Bower is not a space expert: his background is writing often-critical biographies of major British figures, from Robert Maxwell to Gordon Brown to Simon Cowell. That may explain some of the errors in the book, like when he claims that a vehicle has to fly at seven times the speed of sound to reach orbit (it’s actually about Mach 25.) Bower writes near the end of the book that, in July of last year, the FAA issued an order “waiving the requirements on Scaled to comply with laws to shield people from hazards caused by the rocket.” The waiver that Bower cites, published in the Federal Register, covers an issue with Scaled’s experimental permit for SpaceShipTwo test flights, and states that it “will not jeopardize public health and safety, safety of property, and national security and foreign policy interests of the United States.”

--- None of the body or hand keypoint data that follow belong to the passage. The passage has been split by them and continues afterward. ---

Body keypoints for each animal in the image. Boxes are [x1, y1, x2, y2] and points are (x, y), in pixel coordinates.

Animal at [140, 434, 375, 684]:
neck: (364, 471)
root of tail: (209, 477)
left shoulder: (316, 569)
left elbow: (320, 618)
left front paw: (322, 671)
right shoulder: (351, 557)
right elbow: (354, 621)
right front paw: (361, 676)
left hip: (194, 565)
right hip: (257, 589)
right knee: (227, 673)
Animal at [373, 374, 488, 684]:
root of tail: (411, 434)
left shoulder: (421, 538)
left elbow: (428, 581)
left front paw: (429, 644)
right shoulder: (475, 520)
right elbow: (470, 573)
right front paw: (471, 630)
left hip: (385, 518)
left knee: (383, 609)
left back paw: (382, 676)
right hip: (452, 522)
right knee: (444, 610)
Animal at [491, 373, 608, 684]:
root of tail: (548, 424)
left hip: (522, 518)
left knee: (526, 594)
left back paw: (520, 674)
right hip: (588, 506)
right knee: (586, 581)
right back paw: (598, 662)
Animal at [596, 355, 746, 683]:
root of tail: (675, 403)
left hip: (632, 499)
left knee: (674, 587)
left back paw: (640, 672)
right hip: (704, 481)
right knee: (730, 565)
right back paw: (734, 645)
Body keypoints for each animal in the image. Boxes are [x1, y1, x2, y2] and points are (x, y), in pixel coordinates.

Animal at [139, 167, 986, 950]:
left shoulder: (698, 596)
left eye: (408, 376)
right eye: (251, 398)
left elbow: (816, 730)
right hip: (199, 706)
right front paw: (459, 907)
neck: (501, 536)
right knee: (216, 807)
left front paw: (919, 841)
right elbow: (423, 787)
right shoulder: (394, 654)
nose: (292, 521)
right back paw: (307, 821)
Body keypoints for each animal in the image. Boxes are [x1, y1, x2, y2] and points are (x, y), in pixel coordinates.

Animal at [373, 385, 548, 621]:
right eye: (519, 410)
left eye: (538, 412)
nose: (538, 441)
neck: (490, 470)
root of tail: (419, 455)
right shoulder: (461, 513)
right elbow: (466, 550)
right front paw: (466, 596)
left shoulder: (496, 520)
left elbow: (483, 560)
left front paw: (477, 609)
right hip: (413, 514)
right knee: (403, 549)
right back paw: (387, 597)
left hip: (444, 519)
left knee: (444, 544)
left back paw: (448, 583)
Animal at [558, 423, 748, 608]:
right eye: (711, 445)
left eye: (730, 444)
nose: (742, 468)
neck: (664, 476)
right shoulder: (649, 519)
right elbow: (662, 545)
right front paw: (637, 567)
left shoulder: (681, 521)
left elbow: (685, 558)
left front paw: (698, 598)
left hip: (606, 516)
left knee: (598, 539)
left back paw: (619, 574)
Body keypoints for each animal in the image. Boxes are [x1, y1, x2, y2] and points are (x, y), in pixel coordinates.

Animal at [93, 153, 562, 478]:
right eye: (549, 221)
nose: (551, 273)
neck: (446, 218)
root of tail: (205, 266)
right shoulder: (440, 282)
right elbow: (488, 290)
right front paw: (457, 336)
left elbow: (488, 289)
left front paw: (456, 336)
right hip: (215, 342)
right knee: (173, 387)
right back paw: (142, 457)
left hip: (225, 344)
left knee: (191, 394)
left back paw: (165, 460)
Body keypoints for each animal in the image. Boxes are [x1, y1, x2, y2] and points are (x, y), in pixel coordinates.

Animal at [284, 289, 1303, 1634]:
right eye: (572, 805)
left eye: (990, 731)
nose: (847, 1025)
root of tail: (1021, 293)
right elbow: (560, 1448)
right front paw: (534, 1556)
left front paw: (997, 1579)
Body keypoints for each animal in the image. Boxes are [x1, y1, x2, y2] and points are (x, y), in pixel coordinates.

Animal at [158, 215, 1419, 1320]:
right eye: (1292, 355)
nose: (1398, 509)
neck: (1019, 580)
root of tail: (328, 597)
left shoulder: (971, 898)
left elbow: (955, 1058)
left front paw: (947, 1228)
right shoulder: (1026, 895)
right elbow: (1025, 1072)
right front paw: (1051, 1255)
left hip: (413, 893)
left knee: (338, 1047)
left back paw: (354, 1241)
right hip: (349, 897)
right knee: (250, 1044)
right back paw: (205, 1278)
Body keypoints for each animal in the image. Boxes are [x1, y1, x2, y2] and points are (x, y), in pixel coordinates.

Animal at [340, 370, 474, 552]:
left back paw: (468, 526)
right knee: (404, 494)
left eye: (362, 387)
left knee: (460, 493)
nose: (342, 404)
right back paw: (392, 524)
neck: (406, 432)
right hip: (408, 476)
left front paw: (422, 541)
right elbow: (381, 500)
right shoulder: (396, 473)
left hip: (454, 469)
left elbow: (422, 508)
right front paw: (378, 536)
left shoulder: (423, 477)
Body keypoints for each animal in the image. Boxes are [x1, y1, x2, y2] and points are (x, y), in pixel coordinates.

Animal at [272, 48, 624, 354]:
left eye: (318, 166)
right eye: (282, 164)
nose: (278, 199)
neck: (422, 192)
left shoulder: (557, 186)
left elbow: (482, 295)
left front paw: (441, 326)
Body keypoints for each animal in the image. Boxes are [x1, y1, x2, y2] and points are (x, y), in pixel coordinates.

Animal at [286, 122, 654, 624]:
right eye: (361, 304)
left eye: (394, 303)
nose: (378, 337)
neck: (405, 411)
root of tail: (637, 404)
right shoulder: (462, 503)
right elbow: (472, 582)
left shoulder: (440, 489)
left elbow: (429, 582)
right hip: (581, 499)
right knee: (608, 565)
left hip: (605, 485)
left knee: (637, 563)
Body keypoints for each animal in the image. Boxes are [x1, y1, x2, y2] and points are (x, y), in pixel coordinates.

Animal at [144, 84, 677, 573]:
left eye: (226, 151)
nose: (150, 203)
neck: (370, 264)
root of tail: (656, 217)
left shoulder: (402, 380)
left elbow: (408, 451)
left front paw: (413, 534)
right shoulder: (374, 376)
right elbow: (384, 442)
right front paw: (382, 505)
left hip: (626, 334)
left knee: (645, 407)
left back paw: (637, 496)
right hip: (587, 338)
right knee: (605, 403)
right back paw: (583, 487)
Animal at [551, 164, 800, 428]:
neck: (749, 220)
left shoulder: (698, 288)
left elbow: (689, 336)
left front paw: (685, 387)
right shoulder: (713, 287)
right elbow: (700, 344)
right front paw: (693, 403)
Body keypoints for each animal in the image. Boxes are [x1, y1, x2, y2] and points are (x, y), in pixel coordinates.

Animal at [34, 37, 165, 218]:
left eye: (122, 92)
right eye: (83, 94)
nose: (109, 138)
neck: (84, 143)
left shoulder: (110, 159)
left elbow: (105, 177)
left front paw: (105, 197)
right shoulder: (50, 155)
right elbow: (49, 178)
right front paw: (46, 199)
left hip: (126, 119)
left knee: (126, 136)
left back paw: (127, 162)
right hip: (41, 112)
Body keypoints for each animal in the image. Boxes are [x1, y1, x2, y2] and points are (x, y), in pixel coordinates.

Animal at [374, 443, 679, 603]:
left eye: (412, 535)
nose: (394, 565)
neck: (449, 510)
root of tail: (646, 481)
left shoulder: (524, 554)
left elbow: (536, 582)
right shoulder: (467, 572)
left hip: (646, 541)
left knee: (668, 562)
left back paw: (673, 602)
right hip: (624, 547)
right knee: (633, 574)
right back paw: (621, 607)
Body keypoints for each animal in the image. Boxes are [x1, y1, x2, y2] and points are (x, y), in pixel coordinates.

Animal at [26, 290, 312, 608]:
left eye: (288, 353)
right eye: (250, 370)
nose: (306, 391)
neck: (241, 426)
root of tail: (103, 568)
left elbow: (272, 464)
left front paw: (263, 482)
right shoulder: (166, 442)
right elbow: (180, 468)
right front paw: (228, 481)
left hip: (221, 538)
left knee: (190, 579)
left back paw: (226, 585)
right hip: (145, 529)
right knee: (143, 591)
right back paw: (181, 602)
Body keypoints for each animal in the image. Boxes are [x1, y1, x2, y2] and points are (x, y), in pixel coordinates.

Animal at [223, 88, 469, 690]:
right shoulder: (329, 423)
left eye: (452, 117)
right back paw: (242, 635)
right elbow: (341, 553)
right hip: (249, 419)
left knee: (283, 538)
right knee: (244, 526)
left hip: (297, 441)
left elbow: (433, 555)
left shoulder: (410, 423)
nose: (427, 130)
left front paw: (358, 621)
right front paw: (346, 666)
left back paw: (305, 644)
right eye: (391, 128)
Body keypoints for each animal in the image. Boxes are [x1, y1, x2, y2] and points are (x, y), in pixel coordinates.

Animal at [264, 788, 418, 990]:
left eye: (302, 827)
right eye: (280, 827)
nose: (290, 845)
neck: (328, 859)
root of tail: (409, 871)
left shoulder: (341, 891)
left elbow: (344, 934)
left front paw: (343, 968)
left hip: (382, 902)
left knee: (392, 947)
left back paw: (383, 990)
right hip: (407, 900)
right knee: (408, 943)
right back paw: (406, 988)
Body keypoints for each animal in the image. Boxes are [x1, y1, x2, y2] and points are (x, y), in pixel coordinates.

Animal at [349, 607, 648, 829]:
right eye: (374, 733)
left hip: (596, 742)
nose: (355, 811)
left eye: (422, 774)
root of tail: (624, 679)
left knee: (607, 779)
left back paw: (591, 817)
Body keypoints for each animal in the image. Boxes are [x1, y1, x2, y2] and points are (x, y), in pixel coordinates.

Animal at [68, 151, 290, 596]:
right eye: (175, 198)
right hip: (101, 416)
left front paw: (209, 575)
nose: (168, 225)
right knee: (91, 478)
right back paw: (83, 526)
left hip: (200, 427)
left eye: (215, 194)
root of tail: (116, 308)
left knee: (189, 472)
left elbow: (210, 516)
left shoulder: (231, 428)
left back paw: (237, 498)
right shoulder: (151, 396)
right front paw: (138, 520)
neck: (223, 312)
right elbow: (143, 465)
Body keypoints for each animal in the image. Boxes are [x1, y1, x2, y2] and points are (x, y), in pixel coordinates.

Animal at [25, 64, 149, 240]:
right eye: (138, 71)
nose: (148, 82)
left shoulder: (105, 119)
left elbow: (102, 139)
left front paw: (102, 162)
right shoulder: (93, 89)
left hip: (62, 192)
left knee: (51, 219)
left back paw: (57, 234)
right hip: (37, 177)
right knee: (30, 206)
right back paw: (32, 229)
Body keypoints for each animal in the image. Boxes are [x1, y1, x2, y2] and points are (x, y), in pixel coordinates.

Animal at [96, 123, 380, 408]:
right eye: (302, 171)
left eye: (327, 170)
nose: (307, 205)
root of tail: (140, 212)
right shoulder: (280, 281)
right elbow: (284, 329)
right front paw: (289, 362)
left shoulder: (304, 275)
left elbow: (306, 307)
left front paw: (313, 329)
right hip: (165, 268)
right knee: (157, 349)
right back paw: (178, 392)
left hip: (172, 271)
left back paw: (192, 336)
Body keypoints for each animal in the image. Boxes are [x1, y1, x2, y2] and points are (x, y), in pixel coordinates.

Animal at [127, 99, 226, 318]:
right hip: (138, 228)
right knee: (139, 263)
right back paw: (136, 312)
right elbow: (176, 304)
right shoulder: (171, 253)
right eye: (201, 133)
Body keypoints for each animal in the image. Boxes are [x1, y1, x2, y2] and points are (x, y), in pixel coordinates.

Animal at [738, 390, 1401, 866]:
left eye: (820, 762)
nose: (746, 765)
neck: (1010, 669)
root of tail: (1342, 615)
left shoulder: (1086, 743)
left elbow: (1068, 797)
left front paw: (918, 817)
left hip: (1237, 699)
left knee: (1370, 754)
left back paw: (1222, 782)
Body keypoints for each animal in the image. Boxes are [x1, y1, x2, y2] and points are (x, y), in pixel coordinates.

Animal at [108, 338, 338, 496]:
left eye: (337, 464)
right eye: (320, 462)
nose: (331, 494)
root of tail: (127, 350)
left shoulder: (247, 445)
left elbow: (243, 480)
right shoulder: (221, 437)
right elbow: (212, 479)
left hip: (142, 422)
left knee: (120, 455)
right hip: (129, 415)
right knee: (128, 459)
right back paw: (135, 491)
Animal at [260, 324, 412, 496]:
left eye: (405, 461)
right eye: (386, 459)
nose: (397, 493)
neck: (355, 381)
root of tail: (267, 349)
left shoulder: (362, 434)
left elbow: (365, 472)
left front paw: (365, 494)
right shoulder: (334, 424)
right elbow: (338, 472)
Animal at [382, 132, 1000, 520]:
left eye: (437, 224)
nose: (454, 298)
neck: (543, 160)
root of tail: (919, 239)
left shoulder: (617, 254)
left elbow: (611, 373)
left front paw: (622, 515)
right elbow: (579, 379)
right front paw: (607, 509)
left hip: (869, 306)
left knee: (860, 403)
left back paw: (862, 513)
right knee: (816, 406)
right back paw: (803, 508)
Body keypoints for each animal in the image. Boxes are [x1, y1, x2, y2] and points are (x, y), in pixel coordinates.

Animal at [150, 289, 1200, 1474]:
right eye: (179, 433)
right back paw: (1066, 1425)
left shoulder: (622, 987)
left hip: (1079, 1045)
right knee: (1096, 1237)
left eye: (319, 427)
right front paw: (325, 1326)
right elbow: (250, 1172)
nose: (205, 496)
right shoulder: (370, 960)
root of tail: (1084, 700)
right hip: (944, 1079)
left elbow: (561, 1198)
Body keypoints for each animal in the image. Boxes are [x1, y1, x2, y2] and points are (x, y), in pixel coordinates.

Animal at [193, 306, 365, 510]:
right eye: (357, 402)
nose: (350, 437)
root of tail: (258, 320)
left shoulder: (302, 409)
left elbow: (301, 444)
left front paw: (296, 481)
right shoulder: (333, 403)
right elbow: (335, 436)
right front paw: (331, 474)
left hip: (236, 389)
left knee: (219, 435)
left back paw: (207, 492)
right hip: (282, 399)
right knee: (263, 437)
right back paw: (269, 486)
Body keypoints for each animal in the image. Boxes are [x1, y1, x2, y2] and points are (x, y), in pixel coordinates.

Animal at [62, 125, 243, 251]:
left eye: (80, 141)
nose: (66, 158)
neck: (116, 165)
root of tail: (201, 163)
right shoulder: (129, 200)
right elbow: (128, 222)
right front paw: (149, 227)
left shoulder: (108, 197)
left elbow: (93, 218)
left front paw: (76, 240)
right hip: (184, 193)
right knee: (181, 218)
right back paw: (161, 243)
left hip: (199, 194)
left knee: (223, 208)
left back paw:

Other errors are simply hard to understand. Bower writes, “To divert attention from the delays, he [Branson] approved a conference in Palo Alto, California, on 26 February 2012 focusing on the ‘Next Generation of Suborbital Researchers’.” While Virgin Galactic did participate in that conference, it was not organized by Virgin, nor was it the first such conference: it was preceded by similar conferences in 2010 and 2011 (see “Has suborbital’s time finally arrived?” The Space Review, March 5, 2012). What Bower makes sound like a diversionary tactic was an event organized independently of the company and planned long in advance.

Given these and other errors in the book based on information that’s publicly available and easy to fact-check, it’s difficult to accept the claims in the book that are based on unidentified, private sources that can’t be easily verified. It’s clear that the development of SpaceShipTwo has taken far longer than almost anyone expected, with serious technical problems, the full extent of which may not be currently known outside the companies involved. That effort can, and hopefully one day will, make for a compelling book about Virgin Galactic’s trials and tribulations. However, Branson: Behind the Mask isn’t that book.